__JOB ITEM 1__. Reproduce word for word the passage of the credit agreement amendment from "This SEVENTH AMENDMENT" up to and including "hereinafter defined).".
__JOB ITEM 2__. List every term that the credit agreement amendment defines by placing it in quotation marks within parentheses.

__DOCUMENT SEGMENT__.
+ + + + +
EXHIBIT 10.43

                                                                  EXECUTION COPY


                      SEVENTH AMENDMENT TO CREDIT AGREEMENT

         This SEVENTH AMENDMENT TO CREDIT AGREEMENT (this "Amendment") is
entered into as of this 26th day of January, 2004, by NAVARRE CORPORATION, a
Minnesota corporation ("Borrower"), GENERAL ELECTRIC CAPITAL CORPORATION, a
Delaware corporation, as agent (the "Agent") for itself and the Lenders under
and as defined in the Credit Agreement (as hereinafter defined), and the
Lenders. Unless otherwise specified herein, capitalized terms used in this
Amendment shall have the meanings ascribed to them by the Credit Agreement (as
hereinafter defined).
+ + + + +
__RECORDS PROVIDED__.

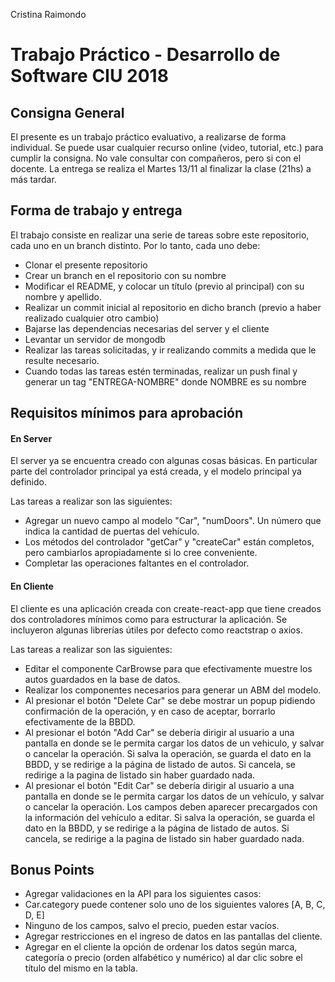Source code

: Cristina Raimondo

# Trabajo Práctico - Desarrollo de Software CIU 2018

## Consigna General

El presente es un trabajo práctico evaluativo, a realizarse de
forma individual.
Se puede usar cualquier recurso online (video, tutorial, etc.) para
cumplir la consigna. No vale consultar con compañeros, pero si con el docente.
La entrega se realiza el Martes 13/11 al finalizar la clase (21hs) a más tardar.

## Forma de trabajo y entrega

El trabajo consiste en realizar una serie de tareas sobre este repositorio, cada uno en un branch distinto. Por lo tanto, cada uno debe:

- Clonar el presente repositorio
- Crear un branch en el repositorio con su nombre
- Modificar el README, y colocar un título (previo al principal) con su nombre y apellido.
- Realizar un commit inicial al repositorio en dicho branch (previo a haber realizado cualquier otro cambio)
- Bajarse las dependencias necesarias del server y el cliente
- Levantar un servidor de mongodb
- Realizar las tareas solicitadas, y ir realizando commits a medida que le resulte necesario.
- Cuando todas las tareas estén terminadas, realizar un push final y generar un tag "ENTREGA-NOMBRE" donde NOMBRE es su nombre

## Requisitos mínimos para aprobación

#### En Server

El server ya se encuentra creado con algunas cosas básicas.
En particular parte del controlador principal ya está creada,
y el modelo principal ya definido.

Las tareas a realizar son las siguientes:

- Agregar un nuevo campo al modelo "Car", "numDoors". Un número que indica la cantidad de puertas del vehículo.
- Los métodos del controlador "getCar" y "createCar" están completos, pero cambiarlos apropiadamente si lo cree conveniente.
- Completar las operaciones faltantes en el controlador.

#### En Cliente

El cliente es una aplicación creada con create-react-app que
tiene creados dos controladores mínimos como para estructurar la aplicación. Se incluyeron algunas librerías útiles por defecto como reactstrap o axios.

Las tareas a realizar son las siguientes:

- Editar el componente CarBrowse para que efectivamente muestre los autos guardados en la base de datos.
- Realizar los componentes necesarios para generar un ABM del modelo.
- Al presionar el botón "Delete Car" se debe mostrar un popup pidiendo confirmación de la operación, y en caso de aceptar, borrarlo efectivamente de la BBDD.
- Al presionar el botón "Add Car" se debería dirigir al usuario a una pantalla en donde se le permita cargar los datos de un vehiculo, y salvar o cancelar la operación. Si salva la operación, se guarda el dato en la BBDD, y se redirige a la página de listado de autos. Si cancela, se redirige a la pagina de listado sin haber guardado nada.
- Al presionar el botón "Edit Car" se debería dirigir al usuario a una pantalla en donde se le permita cargar los datos de un vehículo, y salvar o cancelar la operación. Los campos deben aparecer precargados con la información del vehículo a editar. Si salva la operación, se guarda el dato en la BBDD, y se redirige a la página de listado de autos. Si cancela, se redirige a la pagina de listado sin haber guardado nada.

## Bonus Points

- Agregar validaciones en la API para los siguientes casos:
- Car.category puede contener solo uno de los siguientes valores [A, B, C, D, E]
- Ninguno de los campos, salvo el precio, pueden estar vacíos.
- Agregar restricciones en el ingreso de datos en las pantallas del cliente.
- Agregar en el cliente la opción de ordenar los datos según marca, categoría o precio (orden alfabético y numérico) al dar clic sobre el título del mismo en la tabla.
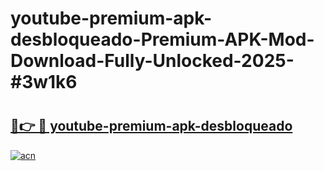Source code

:# youtube-premium-apk-desbloqueado-Premium-APK-Mod-Download-Fully-Unlocked-2025-#3w1k6

# <h2><a href="https://bedroomkl.my?title=youtube-premium-apk-desbloqueado&ref=1AP">🔗👉 🔴 youtube-premium-apk-desbloqueado</a></h2>

[![acn](https://github.com/user-attachments/assets/0f9c940e-d8b0-45ae-aac7-cd30a18b3e1c)](https://bedroomkl.my?title=youtube-premium-apk-desbloqueado&ref=1AP)

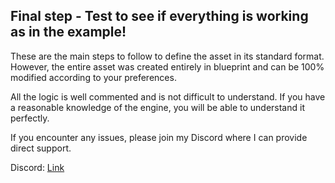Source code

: ## Final step - Test to see if everything is working as in the example!

These are the main steps to follow to define the asset in its standard format. However, the entire asset was created entirely in blueprint and can be 100% modified according to your preferences.

All the logic is well commented and is not difficult to understand. If you have a reasonable knowledge of the engine, you will be able to understand it perfectly.

If you encounter any issues, please join my Discord where I can provide direct support.

Discord: [Link](https://discord.gg/ugQYPv9w2Y)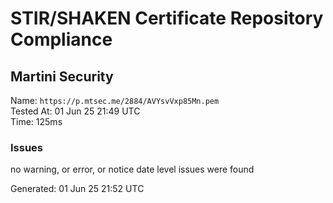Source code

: # STIR/SHAKEN Certificate Repository Compliance

## Martini Security

Name: `https://p.mtsec.me/2884/AVYsvVxp85Mn.pem`\
Tested At: 01 Jun 25 21:49 UTC\
Time: 125ms

### Issues

no warning, or error, or notice date level issues were found

Generated: 01 Jun 25 21:52 UTC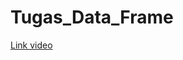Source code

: # Tugas_Data_Frame

[Link video](https://drive.google.com/file/d/1hM7PTJOOMgD40gV4dXs8c55FR7kbU1gK/view?usp=sharing)
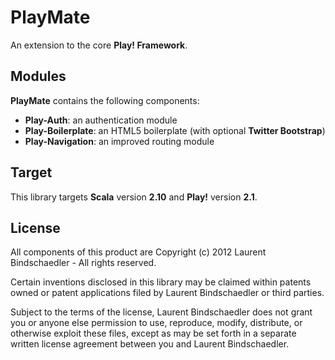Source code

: # PlayMate

An extension to the core __Play! Framework__.

## Modules

__PlayMate__ contains the following components:

* __Play-Auth__: an authentication module
* __Play-Boilerplate__: an HTML5 boilerplate (with optional __Twitter Bootstrap__)
* __Play-Navigation__: an improved routing module

## Target

This library targets __Scala__ version __2.10__ and __Play!__ version __2.1__.

## License

All components of this product are 
Copyright (c) 2012 Laurent Bindschaedler - All rights reserved.

Certain inventions disclosed in this library may be claimed within
patents owned or patent applications filed by Laurent Bindschaedler or
third parties.

Subject to the terms of the license, Laurent Bindschaedler does not grant
you or anyone else permission to use, reproduce, modify, distribute, or
otherwise exploit these files, except as may be set forth in a separate
written license agreement between you and Laurent Bindschaedler.

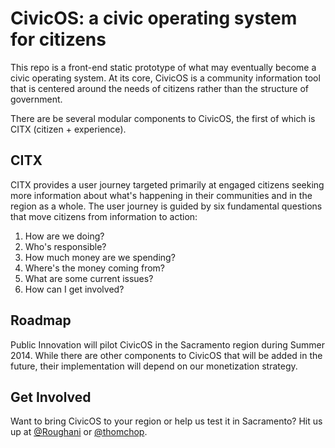 CivicOS: a civic operating system for citizens
=======

This repo is a front-end static prototype of what may eventually become a civic operating system. At its core, CivicOS is a community information tool that is centered around the needs of citizens rather than the structure of government.

There are be several modular components to CivicOS, the first of which is CITX (citizen + experience).

## CITX
CITX provides a user journey targeted primarily at engaged citizens seeking more information about what's happening in their communities and in the region as a whole. The user journey is guided by six fundamental questions that move citizens from information to action:

1. How are we doing?
2. Who's responsible?
3. How much money are we spending?
4. Where's the money coming from?
5. What are some current issues?
6. How can I get involved?

## Roadmap
Public Innovation will pilot CivicOS in the Sacramento region during Summer 2014. While there are other components to CivicOS that will be added in the future, their implementation will depend on our monetization strategy.

## Get Involved
Want to bring CivicOS to your region or help us test it in Sacramento? Hit us up at [@Roughani](https://twitter.com/Roughani) or [@thomchop](https://twitter.com/thomchop).
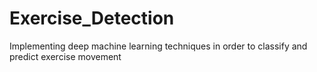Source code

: # Exercise_Detection
Implementing deep machine learning techniques in order to classify and predict exercise movement
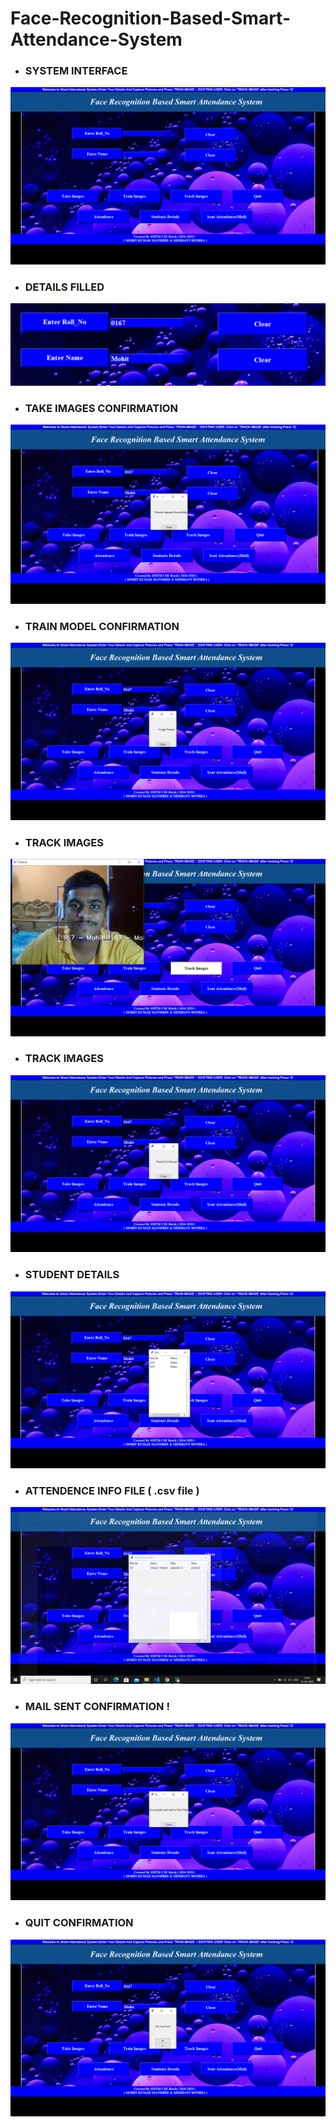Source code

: # Face-Recognition-Based-Smart-Attendance-System

- ### SYSTEM INTERFACE 

![alt text](https://github.com/MohitKumarMandhre/Face-Recognition-Based-Smart-Attendance-System/blob/master/image_set/inetr.PNG)

- ### DETAILS FILLED

![alt text](https://github.com/MohitKumarMandhre/Face-Recognition-Based-Smart-Attendance-System/blob/master/image_set/det_fill.PNG)

- ### TAKE IMAGES CONFIRMATION

![alt text](https://github.com/MohitKumarMandhre/Face-Recognition-Based-Smart-Attendance-System/blob/master/image_set/i_take.PNG)

- ### TRAIN MODEL CONFIRMATION

![alt text](https://github.com/MohitKumarMandhre/Face-Recognition-Based-Smart-Attendance-System/blob/master/image_set/i_train.PNG)


- ### TRACK IMAGES

![alt text](https://github.com/MohitKumarMandhre/Face-Recognition-Based-Smart-Attendance-System/blob/master/image_set/i_track.PNG)

- ### TRACK IMAGES

![alt text](https://github.com/MohitKumarMandhre/Face-Recognition-Based-Smart-Attendance-System/blob/master/image_set/i_trac_C.PNG)

- ### STUDENT DETAILS

![alt text](https://github.com/MohitKumarMandhre/Face-Recognition-Based-Smart-Attendance-System/blob/master/image_set/s_det.PNG)

- ### ATTENDENCE INFO FILE ( .csv file )

![alt text](https://github.com/MohitKumarMandhre/Face-Recognition-Based-Smart-Attendance-System/blob/master/image_set/atten.PNG)

- ### MAIL SENT CONFIRMATION !

![alt text](https://github.com/MohitKumarMandhre/Face-Recognition-Based-Smart-Attendance-System/blob/master/image_set/mail.PNG)

- ### QUIT CONFIRMATION 

![alt text](https://github.com/MohitKumarMandhre/Face-Recognition-Based-Smart-Attendance-System/blob/master/image_set/quit_c.PNG)
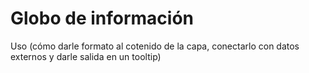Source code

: # Globo de información

Uso (cómo darle formato al cotenido de la capa, conectarlo con datos externos y darle salida en un tooltip)

<info-Globo />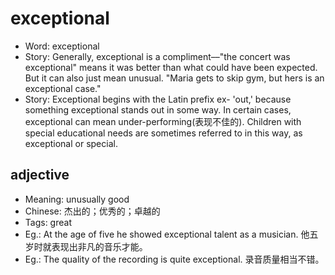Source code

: # exceptional

- Word: exceptional
- Story: Generally, exceptional is a compliment––"the concert was exceptional" means it was better than what could have been expected. But it can also just mean unusual. "Maria gets to skip gym, but hers is an exceptional case."
- Story: Exceptional begins with the Latin prefix ex- 'out,' because something exceptional stands out in some way. In certain cases, exceptional can mean under-performing(表现不佳的). Children with special educational needs are sometimes referred to in this way, as exceptional or special.

## adjective

- Meaning: unusually good
- Chinese: 杰出的；优秀的；卓越的
- Tags: great
- Eg.: At the age of five he showed exceptional talent as a musician. 他五岁时就表现出非凡的音乐才能。
- Eg.: The quality of the recording is quite exceptional. 录音质量相当不错。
+ + + + +
__OUTPUT 1__.
This SEVENTH AMENDMENT TO CREDIT AGREEMENT (this "Amendment") is
entered into as of this 26th day of January, 2004, by NAVARRE CORPORATION, a
Minnesota corporation ("Borrower"), GENERAL ELECTRIC CAPITAL CORPORATION, a
Delaware corporation, as agent (the "Agent") for itself and the Lenders under
and as defined in the Credit Agreement (as hereinafter defined), and the
Lenders. Unless otherwise specified herein, capitalized terms used in this
Amendment shall have the meanings ascribed to them by the Credit Agreement (as
hereinafter defined).

__OUTPUT 2__.
Amendment
Borrower
Agent